It’s 8:30 p.m. on a Saturday and my goal to write 500 words a day of fiction has not only not been met, but pushed to the point of a total time crunch of needing something, about 1,000 words, to present for my critique group this week.
I have become addicted to my comfort zone, watching TV and eating calories, beset by an anxiety and tortuous nudging to be as productive as the writers who thrust their fantasy I am watching onto the world were able to muster.
Maybe it’s that I’m not getting paid. No, that’s ultimately not been a factor most of my life. I worked on my high school newspaper for free more out of passion than anything. Getting paid for my fiction is a dream but not promising enough to first compel me to the keyboard.
I often wonder now, even without my tobacco use, if I got sick with head and neck cancer from not writing everyday, from not fulfilling the basic duty of the creative archetype I chose in this incarnation. By the grace of God, or at least my higher self and spirit guides, I’ve now survived well past the 13 months I was given to crawl, walk and jog toward fulfilling my purpose.

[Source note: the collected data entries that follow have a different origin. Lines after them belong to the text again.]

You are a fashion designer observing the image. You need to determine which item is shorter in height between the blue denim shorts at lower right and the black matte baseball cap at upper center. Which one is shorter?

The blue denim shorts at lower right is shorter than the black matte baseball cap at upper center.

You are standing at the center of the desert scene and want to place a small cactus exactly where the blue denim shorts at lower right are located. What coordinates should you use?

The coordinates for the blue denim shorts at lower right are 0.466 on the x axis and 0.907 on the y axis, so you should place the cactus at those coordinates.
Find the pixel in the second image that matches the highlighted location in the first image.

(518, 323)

Yet my writing life had become tangled in my professional life for years, having written for a living as a reporter at The Denver Post and as a freelance writer for my friend Christine’s company Media Salad. Getting fired from The Post in 2014, pushed out, was a major blow to my self-esteem, nay my ego. In the months preceding my every word was scrutinized by my editors, stacking up mistakes as cause to terminate me. Now looking back getting fired was one of the best things to happen to me, to free me from a job no longer really resonate with my soul’s new mission to be of more direct healing service.
But the damage was done in regards to programming my inner judge to haunt my every movement on the keyboard or pen to paper.
So now when I sit down to write, an overwhelming anxiety comes over me, this inner ghost trying to hold back my soul for fear of why? Rejection by others? Ridicule? Failure that my words, my creations, my tales will never strike a chord and bring widespread admiration? It’s ego, ego, ego. My soul knows I must write, or at the very least it is ultimately fulfilling, if not just for the dopamine hit.
Part of the anxiety too is fear of criticism from my critique group, or critique partners, even though it is constructive and ultimately brings me closer to the ego dream of being a published, popular and profitable author. But those grandiose dreams can’t be enough. I must strive for something more, for something so blazingly simple.
Last week I told my therapist when I was a toddler, before I knew real written language, I used to scribble down on Big Chief paper tablets and post my illegible declarations on my bedroom door. I didn’t really consider what my inner judge thought, what an editor would think, if I would get paid for it, or how my peers might judge it. I. Just. Wrote. Out of compulsion, desire and fun.
I just ordered a Big Chief tablet, pencils and a pencil sharpener. If I don’t make it to the keyboard to write, damnit I will at least scribble like a child in the tablet.
I seek to reclaim that now, to still be open to critique and feedback but not let it hinder or stop me, to return to that innocence, before this judge became my oppressive companion, when fresh pages and new days were truly known as my birthright.
I write not to just die, but to truly live, and just maybe bring something wanted into the world.